In the old days, you mostly saw male-on-male or female-on-female bullying. You might see male characters acting smitten with women or writing them off as losers to be ignored. Sometimes, this involved a plotline in which the woman transformed from an ugly loser into a newly discovered hottie with a body, all because she took off her glasses and let her hair down (another character cliché). However, you almost never saw the kind of sadistic, gendered hostility that exists so commonly in modern adolescence between young men and women.

The bully trope feels dead because the world that created it is dead, and most Hollywood writers haven't noticed.

I attribute this shift to evolving gender norms. Particularly, the erosion of benevolent sexism that shaped male-female dynamics preceding the 2000s. Back in the ‘80s, there were still baked-in expectations of chivalry and a generally amicable relationship between the sexes. It would be considered incredibly crass to show the same aggression and hostility you’d show another man to a woman. But today, boys and girls are far more resentful of each other and lack boundaries. Our very conceptions of masculinity and femininity have evolved, as have gender roles and gender relations. Without those old norms functioning as a buffer, young male-female dynamics can become a lot more vicious.

Ethan jokes to Kat that his Reddit username is IncelUprising, Kat, Cassie, and Jules are all victims of revenge porn, Nate (the archetypal popular jock) has a lot of problems—he’s a domestic abuser, a manipulator with dark tendencies, someone who puts paranoia into McKay’s head by slut shaming his girlfriend only to ultimately move in on her. 

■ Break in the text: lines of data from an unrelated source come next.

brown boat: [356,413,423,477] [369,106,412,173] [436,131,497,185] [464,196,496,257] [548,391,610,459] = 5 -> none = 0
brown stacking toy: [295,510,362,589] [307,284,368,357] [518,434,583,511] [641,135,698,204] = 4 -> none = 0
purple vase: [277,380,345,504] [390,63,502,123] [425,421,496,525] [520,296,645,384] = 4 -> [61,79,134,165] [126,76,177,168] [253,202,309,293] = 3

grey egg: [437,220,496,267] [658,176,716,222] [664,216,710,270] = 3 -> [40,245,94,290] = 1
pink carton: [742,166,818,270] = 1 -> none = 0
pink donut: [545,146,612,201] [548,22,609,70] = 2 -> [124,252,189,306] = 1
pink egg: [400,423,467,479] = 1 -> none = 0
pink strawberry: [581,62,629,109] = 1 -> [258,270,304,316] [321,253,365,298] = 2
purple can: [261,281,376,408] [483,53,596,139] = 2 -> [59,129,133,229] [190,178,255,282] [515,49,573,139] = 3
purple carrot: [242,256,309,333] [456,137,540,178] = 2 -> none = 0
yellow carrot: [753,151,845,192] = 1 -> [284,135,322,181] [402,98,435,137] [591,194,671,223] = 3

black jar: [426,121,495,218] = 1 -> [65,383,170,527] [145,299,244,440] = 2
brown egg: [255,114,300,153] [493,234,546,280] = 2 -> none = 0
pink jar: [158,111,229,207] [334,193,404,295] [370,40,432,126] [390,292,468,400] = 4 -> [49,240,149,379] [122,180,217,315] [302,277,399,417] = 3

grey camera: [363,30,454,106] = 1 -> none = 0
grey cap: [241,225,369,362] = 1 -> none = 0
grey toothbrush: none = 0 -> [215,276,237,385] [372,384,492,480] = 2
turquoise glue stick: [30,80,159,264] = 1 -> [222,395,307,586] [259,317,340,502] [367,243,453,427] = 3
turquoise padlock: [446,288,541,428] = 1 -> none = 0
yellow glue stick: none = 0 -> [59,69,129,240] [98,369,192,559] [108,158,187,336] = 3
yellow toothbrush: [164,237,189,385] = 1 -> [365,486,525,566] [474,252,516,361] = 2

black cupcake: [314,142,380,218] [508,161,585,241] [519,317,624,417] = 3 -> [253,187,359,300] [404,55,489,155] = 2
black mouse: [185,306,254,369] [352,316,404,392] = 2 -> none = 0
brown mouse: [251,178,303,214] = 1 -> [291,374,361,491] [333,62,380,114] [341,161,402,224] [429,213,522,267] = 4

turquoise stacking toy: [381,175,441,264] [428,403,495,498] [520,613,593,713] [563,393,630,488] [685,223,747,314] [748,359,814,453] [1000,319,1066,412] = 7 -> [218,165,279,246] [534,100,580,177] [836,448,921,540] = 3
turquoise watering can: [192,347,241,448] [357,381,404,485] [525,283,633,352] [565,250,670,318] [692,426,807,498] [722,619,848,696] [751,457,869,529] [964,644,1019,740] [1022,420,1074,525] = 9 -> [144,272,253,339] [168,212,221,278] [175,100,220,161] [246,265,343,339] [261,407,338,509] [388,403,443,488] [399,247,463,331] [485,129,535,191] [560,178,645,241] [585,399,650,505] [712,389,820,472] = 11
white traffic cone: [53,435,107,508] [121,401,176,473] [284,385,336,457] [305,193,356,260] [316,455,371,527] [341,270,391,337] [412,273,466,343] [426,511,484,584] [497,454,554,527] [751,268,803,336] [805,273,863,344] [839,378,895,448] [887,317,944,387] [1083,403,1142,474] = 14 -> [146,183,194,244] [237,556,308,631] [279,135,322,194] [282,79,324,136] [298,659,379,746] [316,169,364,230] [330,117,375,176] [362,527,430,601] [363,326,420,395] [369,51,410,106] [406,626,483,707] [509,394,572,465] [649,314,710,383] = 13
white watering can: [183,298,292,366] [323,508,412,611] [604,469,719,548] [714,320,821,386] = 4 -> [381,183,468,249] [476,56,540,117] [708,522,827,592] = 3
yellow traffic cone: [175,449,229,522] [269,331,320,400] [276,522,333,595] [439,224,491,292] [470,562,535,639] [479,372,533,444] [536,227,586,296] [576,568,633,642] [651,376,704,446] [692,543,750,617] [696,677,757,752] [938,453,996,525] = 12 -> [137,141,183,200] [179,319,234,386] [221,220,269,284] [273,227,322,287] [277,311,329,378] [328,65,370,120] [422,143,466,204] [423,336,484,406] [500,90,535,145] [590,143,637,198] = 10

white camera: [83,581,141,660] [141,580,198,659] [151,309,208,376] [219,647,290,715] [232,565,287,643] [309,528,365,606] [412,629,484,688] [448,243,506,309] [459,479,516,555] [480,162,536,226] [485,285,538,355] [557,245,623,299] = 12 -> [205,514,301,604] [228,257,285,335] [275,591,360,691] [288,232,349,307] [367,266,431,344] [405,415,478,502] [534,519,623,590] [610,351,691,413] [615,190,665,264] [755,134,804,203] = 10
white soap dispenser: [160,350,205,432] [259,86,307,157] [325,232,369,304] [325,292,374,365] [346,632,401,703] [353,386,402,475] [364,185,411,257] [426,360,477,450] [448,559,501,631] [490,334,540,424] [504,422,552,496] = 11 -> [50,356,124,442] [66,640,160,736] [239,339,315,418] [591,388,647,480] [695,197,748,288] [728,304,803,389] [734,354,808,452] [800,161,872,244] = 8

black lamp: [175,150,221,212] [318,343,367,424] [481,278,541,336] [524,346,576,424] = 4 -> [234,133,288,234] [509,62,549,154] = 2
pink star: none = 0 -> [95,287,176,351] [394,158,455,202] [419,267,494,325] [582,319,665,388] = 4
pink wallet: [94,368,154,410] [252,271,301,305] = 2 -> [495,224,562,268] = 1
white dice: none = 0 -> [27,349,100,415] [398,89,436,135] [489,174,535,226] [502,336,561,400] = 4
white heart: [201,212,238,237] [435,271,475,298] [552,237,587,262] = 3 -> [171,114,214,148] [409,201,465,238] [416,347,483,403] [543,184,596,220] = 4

Intersexual conflict doesn’t mean boys are beating girls up, but even teasing used to have the subtext of “he likes you.” Now, it can actually be totally divorced from a grade school crush and just be genuine sadism, and it can go in both directions. Women can harass young boys for being “incels,” while young boys can harass women for being “whores.” There are a few reasons for this, all of which are ever-present social forces in the backdrop of the characters’ lives: unfettered access to pornography from a young age, hookup culture, online humiliation rituals, social media discourse, and antagonistic gender relations.

Modern adolescence is chaotic and unmoored from the traditional grade school social hierarchy. That’s because, thanks to the internet, the modern social world isn’t conventionally hierarchical; it’s chaotic; it’s omnipresent. The cruelty comes from all angles and all directions. The bully trope feels dead because the world that created it is dead, and most Hollywood writers haven't noticed. The modern zeitgeist of adolescent cruelty is much more complex, insidious, and random. Rather than contending with that reality, Hollywood keeps recycling a hollow villain no teenager actually recognizes.